Falta-nos ar em todos os sentidos. A nossa esperança segue um fiozinho fino, quase linear, se agarra na imaterialidade. Há uma memória do antes. Do que era força. Do que era encontro. Alegria. Dos corpos suados. Da roda do beijo. Samba. Pretos e pretas se amando. Multidão. Da alegria de termos descoberto a tecnologia do pré-sal e o próprio pré-sal. Da universidade no interior. Do salário mínimo e de poder comer carne de boi todo dia. Minha casa minha vida.
Um cansaço do limite que esse tempo pandêmico impõe à rotina. Impõe aos sonhos. Essa obrigação de viver com a mesmice. Estamos à flor da pele. Uma luta para não naturalizar toda essa desgraça cotidiana.

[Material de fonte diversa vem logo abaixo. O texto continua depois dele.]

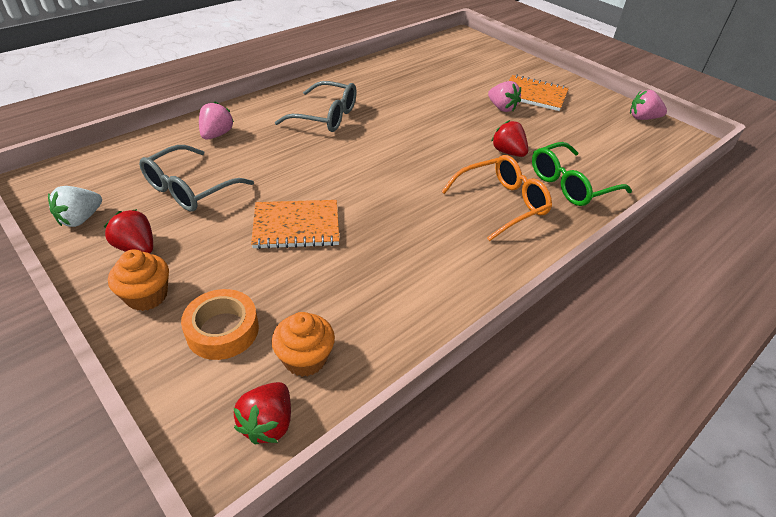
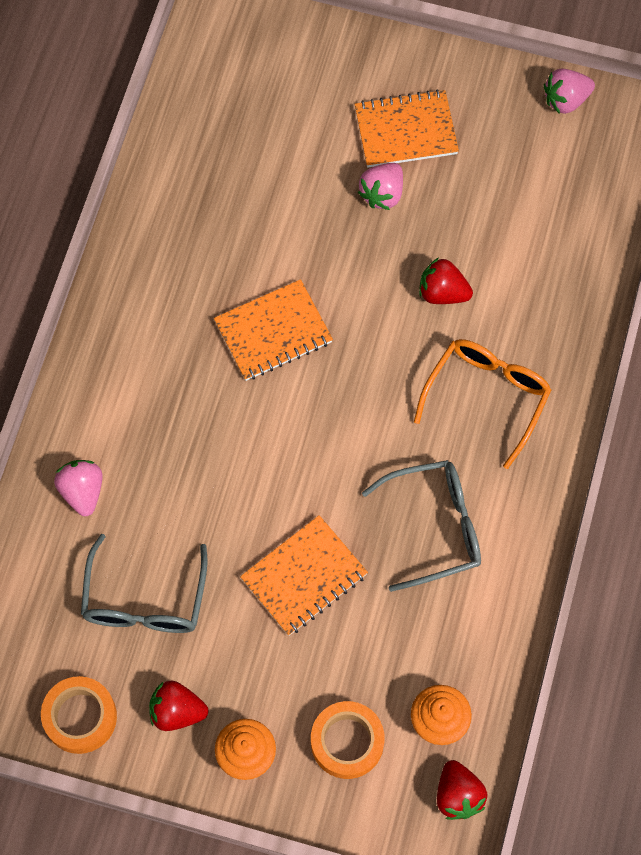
camera: 30 degrees left, 25 degrees up
white strawberry [48,186,102,227] -> orange tape [41,676,117,754]
grey glasses [275,81,357,132] -> grey glasses moved to [362,460,481,592]
pink strawberry [488,81,521,112] -> pink strawberry turned 105 degrees clockwise [358,163,403,210]
green glasses [532,142,632,206] -> none
none -> orange notebook [214,279,333,381]

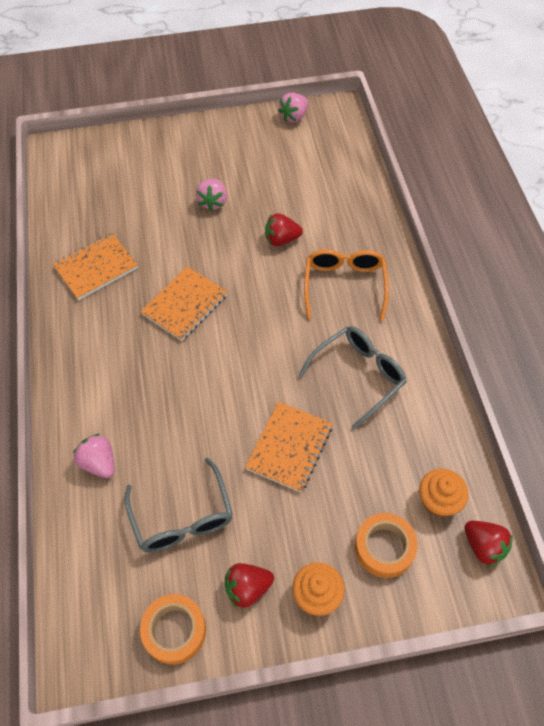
camera: 25 degrees left, 10 degrees down
orange notebook [355,89,459,168] -> orange notebook moved to [53,233,138,300]

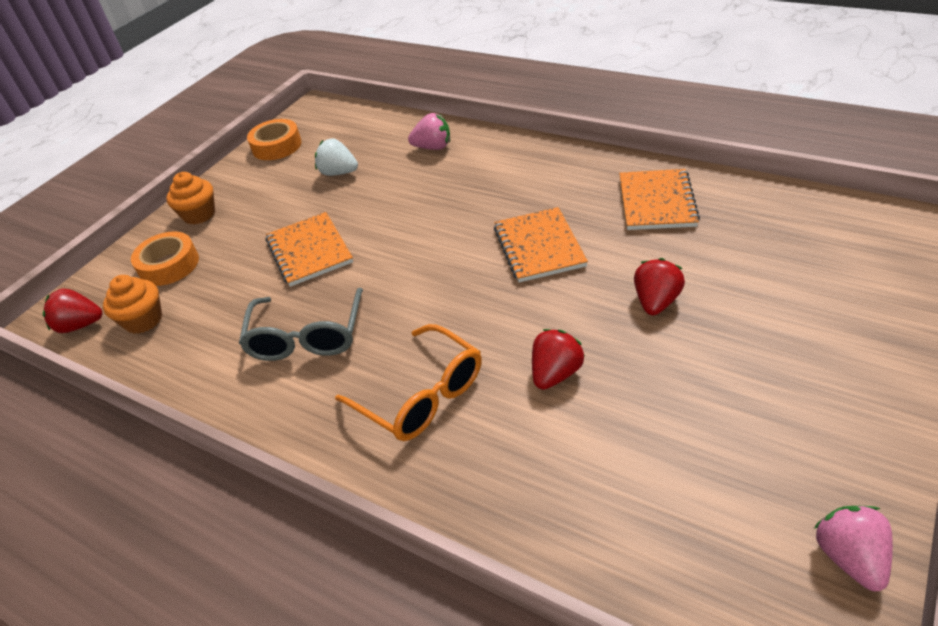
camera: 135 degrees right, 15 degrees down
grey glasses [124,457,233,553] -> white strawberry [315,138,358,176]
pink strawberry [196,178,227,211] -> none
red strawberry [225,563,274,608] -> red strawberry moved to [634,258,685,315]

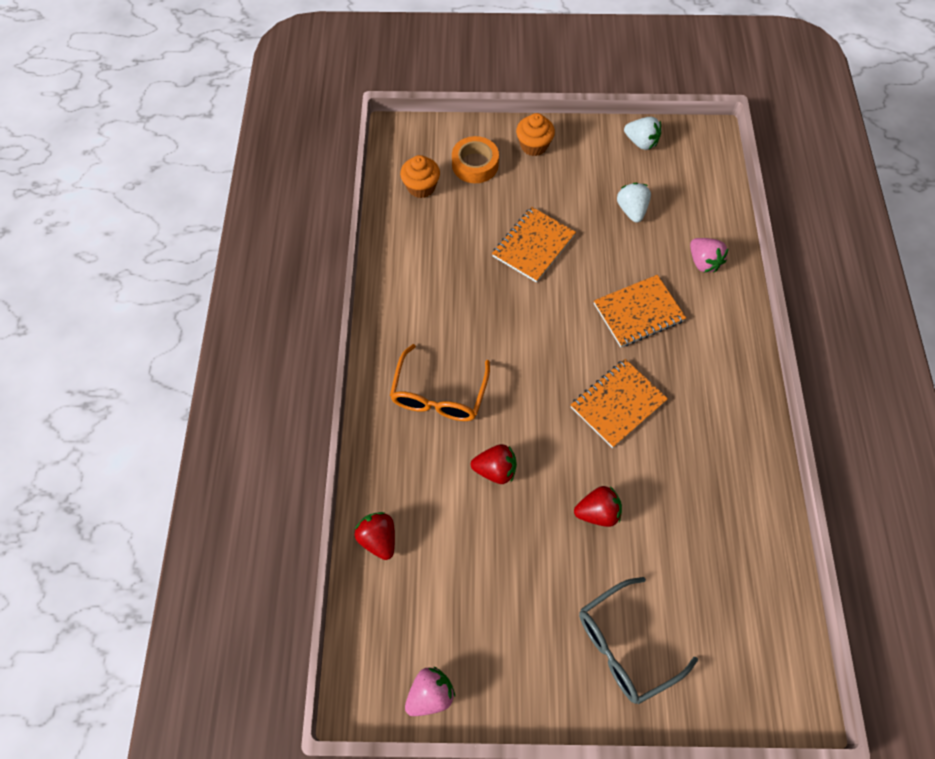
camera: 55 degrees right, 20 degrees up
red strawberry [43,289,102,333] -> red strawberry moved to [354,512,395,560]
grey glasses [239,288,363,361] -> grey glasses moved to [579,577,698,704]
orange tape [247,119,302,160] -> white strawberry [624,117,661,150]
orange notebook [619,169,700,230] -> orange notebook moved to [594,275,686,347]

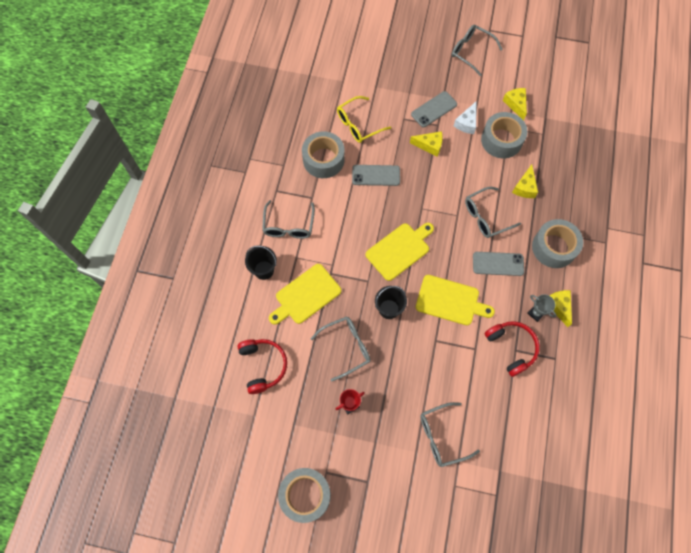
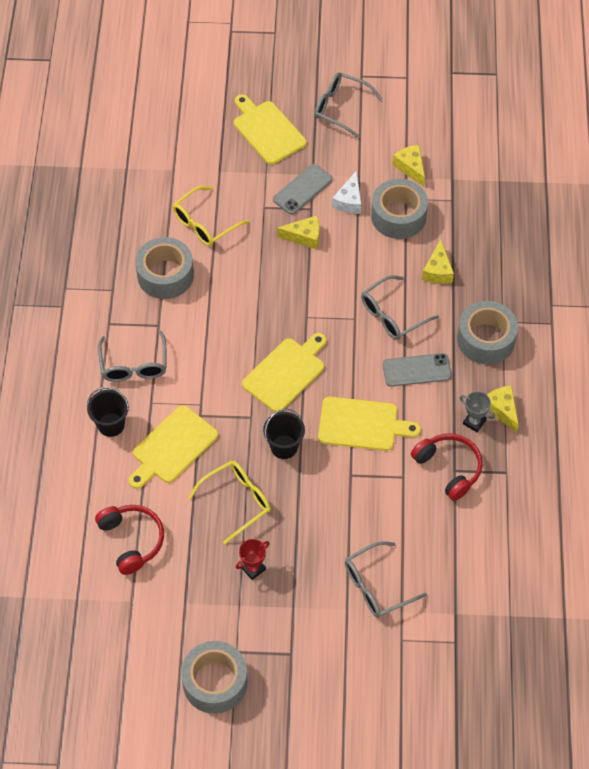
camera: 10 degrees left, 10 degrees down
grey glasses [311,316,371,381] -> yellow glasses [188,461,271,544]
grey phone [352,165,400,186] -> none
none -> yellow cutting board [234,94,307,164]

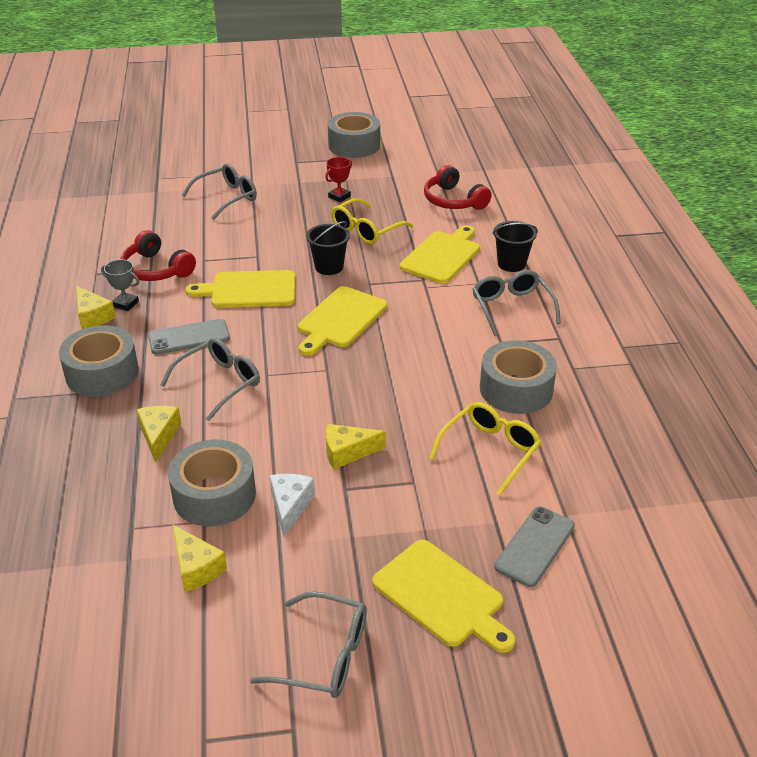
camera: 170 degrees right, 20 degrees down
grey phone [273,164,333,215] -> grey phone moved to [494,507,575,587]

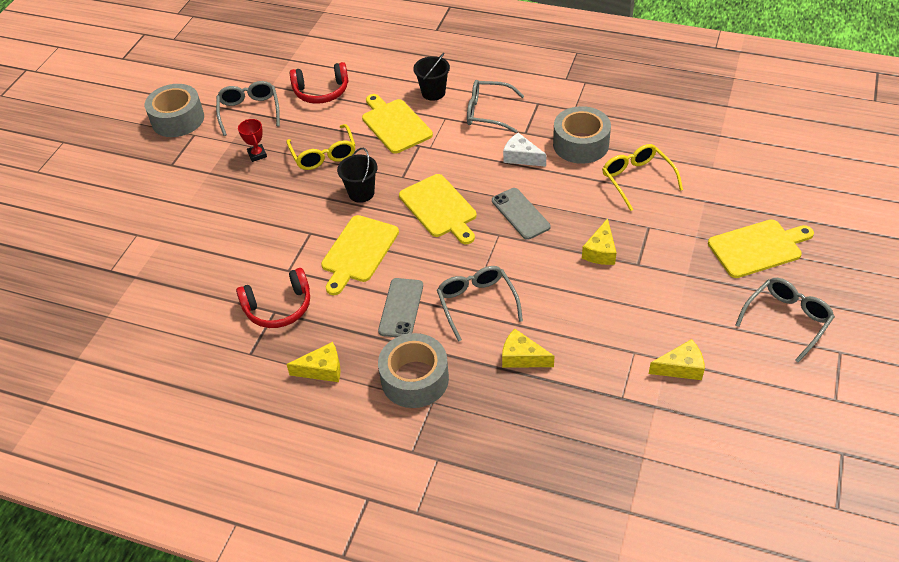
camera: 60 degrees left, 10 degrees up
grey trophy [101,259,139,311] -> none
grey tape [168,439,256,526] -> none
grey glasses [182,163,257,220] -> grey glasses moved to [216,81,280,136]
white cheese [270,474,315,537] -> white cheese moved to [503,133,547,167]
grey phone [494,507,575,587] -> grey phone moved to [492,188,550,240]

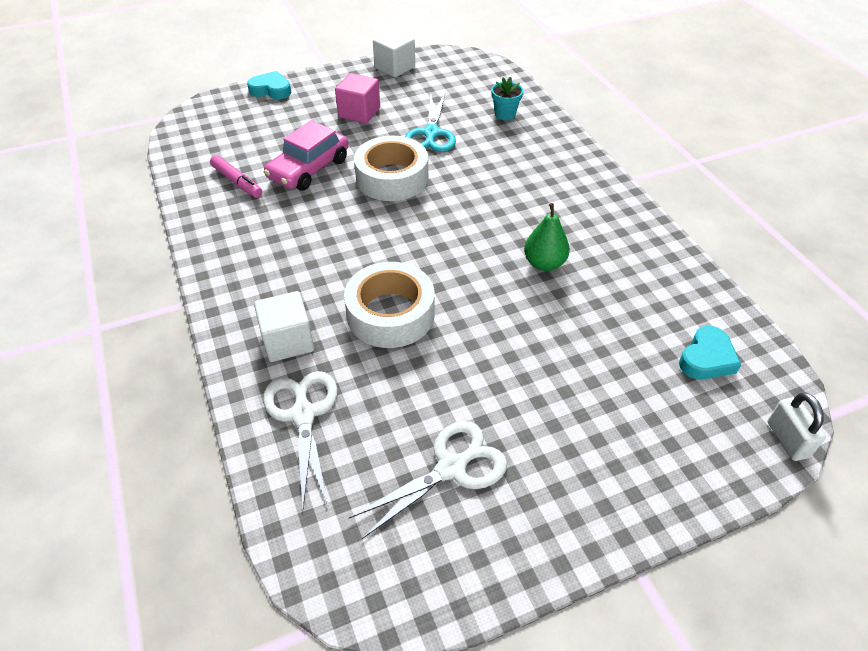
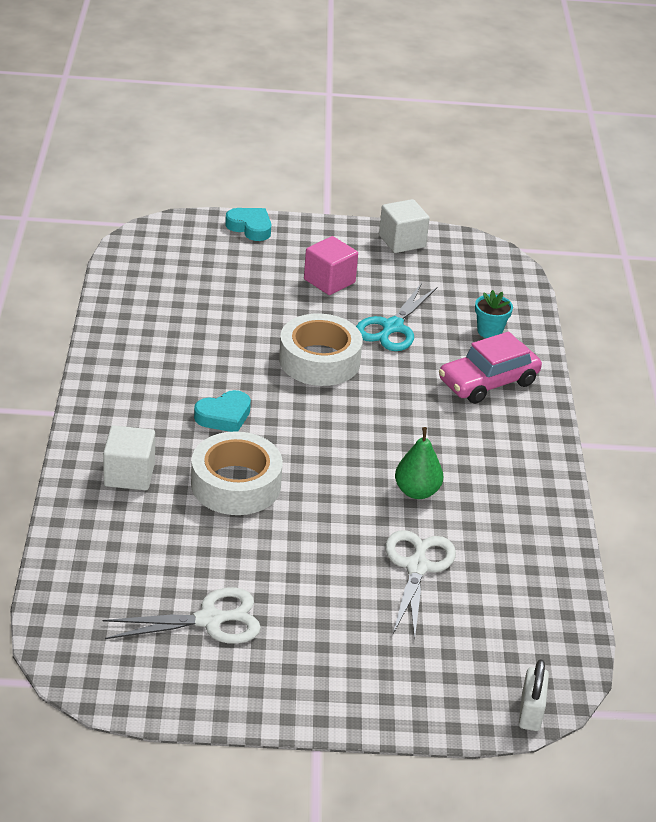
camera: 20 degrees right, 10 degrees down
pink marker [210,155,262,198] -> none
white scissors [263,371,337,507] -> white scissors moved to [385,530,456,640]
pink car [264,120,349,191] -> pink car moved to [439,331,542,404]
turquoise heart [679,326,741,380] -> turquoise heart moved to [194,390,251,432]

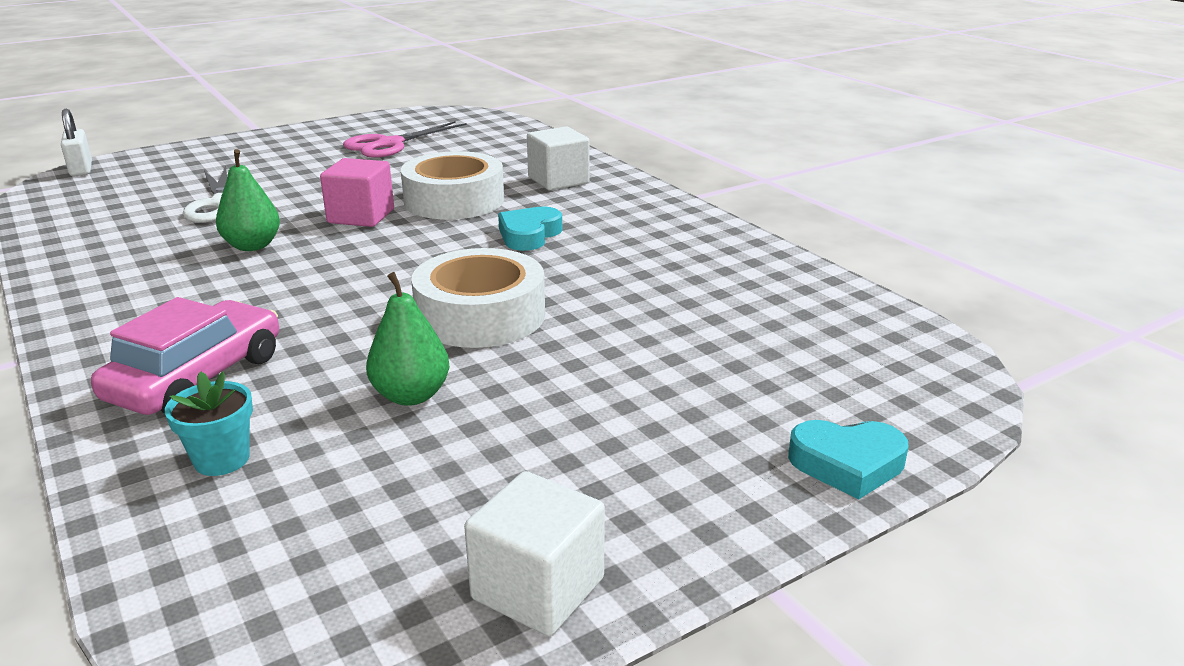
camera: 150 degrees right, 10 degrees down
white scissors [102,587,261,644] -> pink scissors [343,121,467,158]
pink cube [304,236,358,295] -> pink cube moved to [320,158,394,227]
turquoise scissors [356,283,437,351] -> green pear [366,272,449,406]

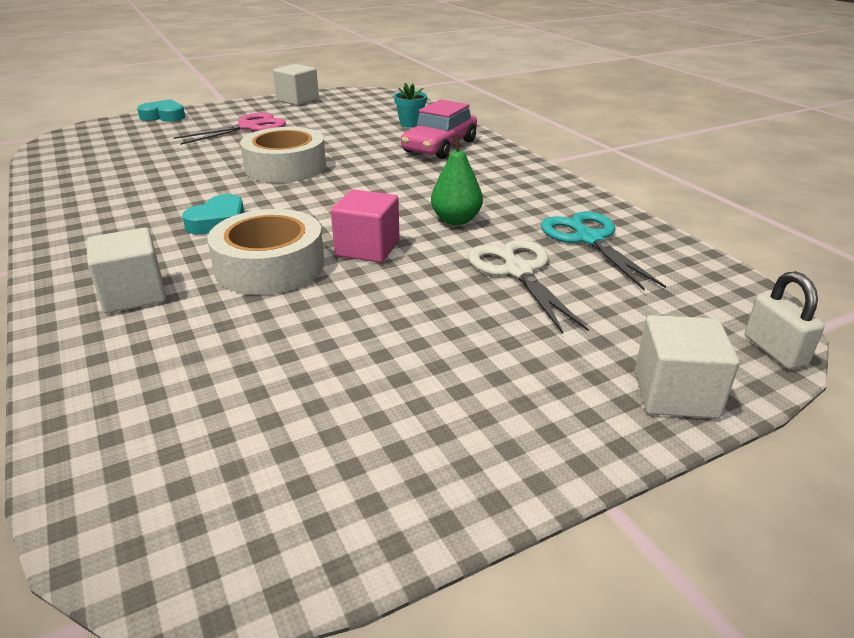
camera: 175 degrees left, 5 degrees up
pink scissors [343,121,467,158] -> pink scissors moved to [173,112,286,145]
green pear [366,272,449,406] -> none
none -> turquoise scissors [541,211,666,290]
none -> white cube [635,315,739,419]

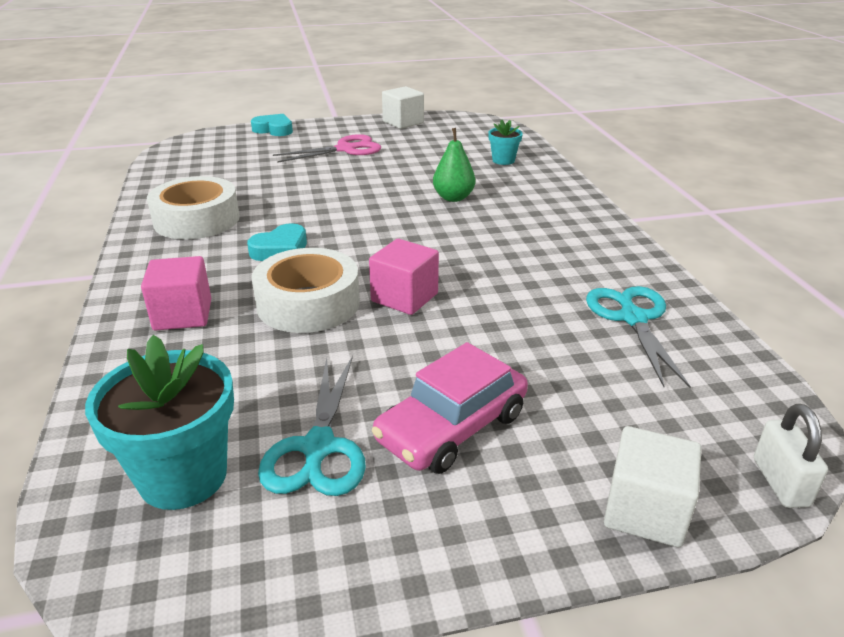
camera: 15 degrees right, 0 degrees up
white cube [87,227,166,313] -> pink cube [141,256,211,331]
white tape [240,127,326,183] -> white tape moved to [147,176,240,239]
pink car [401,99,477,159] -> pink car moved to [372,342,528,474]
green pear [431,135,483,225] -> green pear moved to [433,128,476,202]
white scissors [468,240,589,334] -> none
none -> turquoise flower pot [85,335,234,510]
none -> turquoise scissors [258,356,366,496]

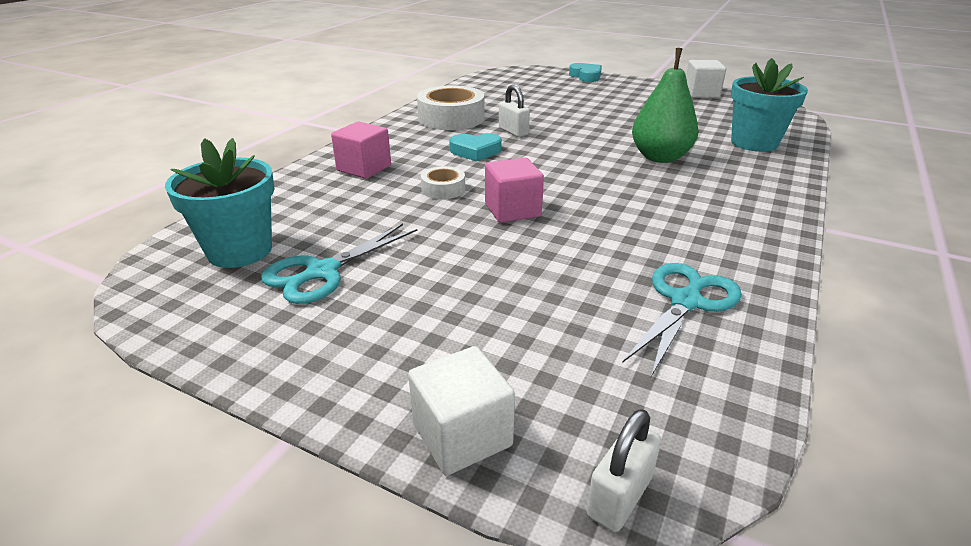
camera: 40 degrees right, 0 degrees up
white tape [252,248,360,333] -> white tape [421,166,465,199], size x0.51
pink scissors [273,134,381,163] -> none
pink car [372,342,528,474] -> none
green pear [433,128,476,202] -> green pear [632,48,699,163], size x1.51
turquoise flower pot [488,119,523,165] -> turquoise flower pot [731,58,808,152], size x1.90
none -> white padlock [499,84,530,137]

Há mais de um ano o mundo vive os efeitos da pandemia do novo coronavírus. No Brasil tivemos o alento de conseguir viver a alegria do carnaval de 2020. Sem aqueles dias de anestesia carnavalesca os impactos do isolamento social e da crise econômica, social, ambiental e política que assola o país teriam sido ainda mais nefastos para a nossa saúde mental, gravada ainda mais diante da política de morte do governo bosonarista.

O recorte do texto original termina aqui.